Consegne dell'esercizio:
1. Nel brano sulla chiesa di San Michele Arcangelo di Potenza, riscrivi in forma più breve il paragrafo che inizia con "Questi edifici risalgono", mantenendone i fatti principali.
2. Prosegui il brano sulla chiesa di San Michele Arcangelo di Potenza a partire dalla sua ultima frase.

Brano dell'esercizio:
----------
San Michele Arcangelo
di Potenza
La Chiesa di San Michele Arcangelo di Potenza rientra in un gruppo di chiese della Regione, accumunate frequentemente dalla critica per le strette analogie formali e tipologiche, datate tra la fine del XII e l’inizio del XIII secolo. 

Questi edifici risalgono, quindi, al periodo normanno-svevo che costituisce uno dei momenti più incisivi della storia non solo artistica della Basilicata; in questo clima storico, infatti, si sviluppa una operatività locale che in parte recepisce i canoni della cultura ufficiale e i precedenti moduli bizantino - longobardi e in parte elabora in maniera originale modelli autoctoni dando vita, in campo religioso, ad una architettura con caratteri locali. 

A tale martire si riferisce il gruppo di costruzioni costituito da San Michele Arcangelo di Potenza, Santa Maria del Piano di Calvello (Pz), Santa Maria di Pierno di San Fele (Pz), la gloriosa di Montemilone (Pz), il primo impianto della Cattedrale di Anglona di Tursi (Mt) ed altre, attribuite alla scuola di architetti e lapicidi facenti capo a Sarolo o Sarlo, provenienti da Muro Lucano (Pz). 

Fondi documentarie attestano l’esistenza dell’attuale chiesa tra la fine dell’anno 1000 e l’inizio del 1200.
----------
Dati qui sotto:
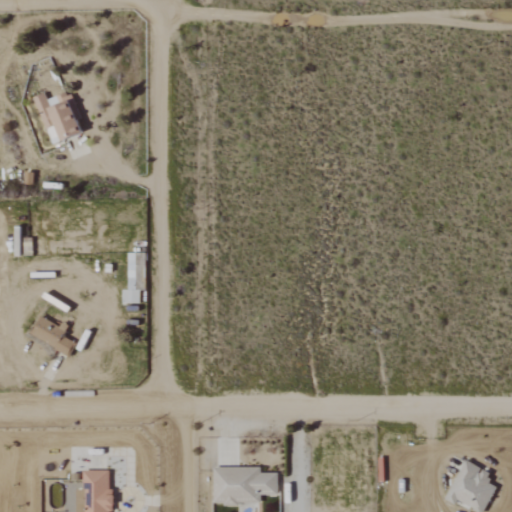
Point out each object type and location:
----------
Esercizi svolti:
1. Queste chiese risalgono al periodo normanno-svevo, uno dei momenti più incisivi della storia della Basilicata, non solo artistica. In quel clima nasce un'attività locale che in parte accoglie i canoni della cultura ufficiale e i precedenti moduli bizantino-longobardi. In parte rielabora invece in modo originale modelli autoctoni, dando vita a un'architettura religiosa con caratteri locali.

2.
Nell’anno 1571, in occasione della visita del Vescovo Carafa, si registra, all’interno della chiesa, la presenza di cappelle ed altari; nel 1600 è documentata l’esistenza di 13 cappelle e due confraternite; nel 1723, probabilmente dopo un restauro, viene consacrata la chiesa; agli inizi dell’800 si effettuano lavori interni. 

Il campanile, già citato nel 1571 con il suo concerto di campane, viene sottoposto a restauro nel 1823 e, nel 1830, deve essere completamente ricostruito. 

A metà dell’800 la navata a nord risulta cadente e necessita di consolidamenti; tra il 1848 ed il 1855 viene costruita la gradinata di accesso alla porta principale e nel 1849 si aggiunge la cosiddetta quarta navata, completamente estranea al corpo originario. 

Dal 1923 la chiesa è affidata ai Frati Minori e, a partire dal 1930 è interessata da molteplici interventi che tendono al ripristino dell’aspetto originario delle pareti interne, evidentemente ancora ricoperte dalle decorazioni settecentesche. 

Nel corso dei lavori si ripristinano le finestre e le linee della facciata, si scava per verificare i livelli originari del pavimento delle absidi, si eseguono vari interventi alle coperture. 

Nel 1950 viene aperto l’arco in corrispondenza della campata a sinistra, per far posto alla cappella destinata al fonte battesimale, decorata da Mario Prayer. 

Nel 1973 viene rifatta la copertura che conserva comunque le capriate lignee preesistenti, nel 1976-77 viene messa in luce sotto una nicchia della parete destra l’affresco della Madonna con Bambino risalente ai primi del ‘500 e ricordato nell’anno 1571 nella relazione della visita dell’Arcivescovo Carafa.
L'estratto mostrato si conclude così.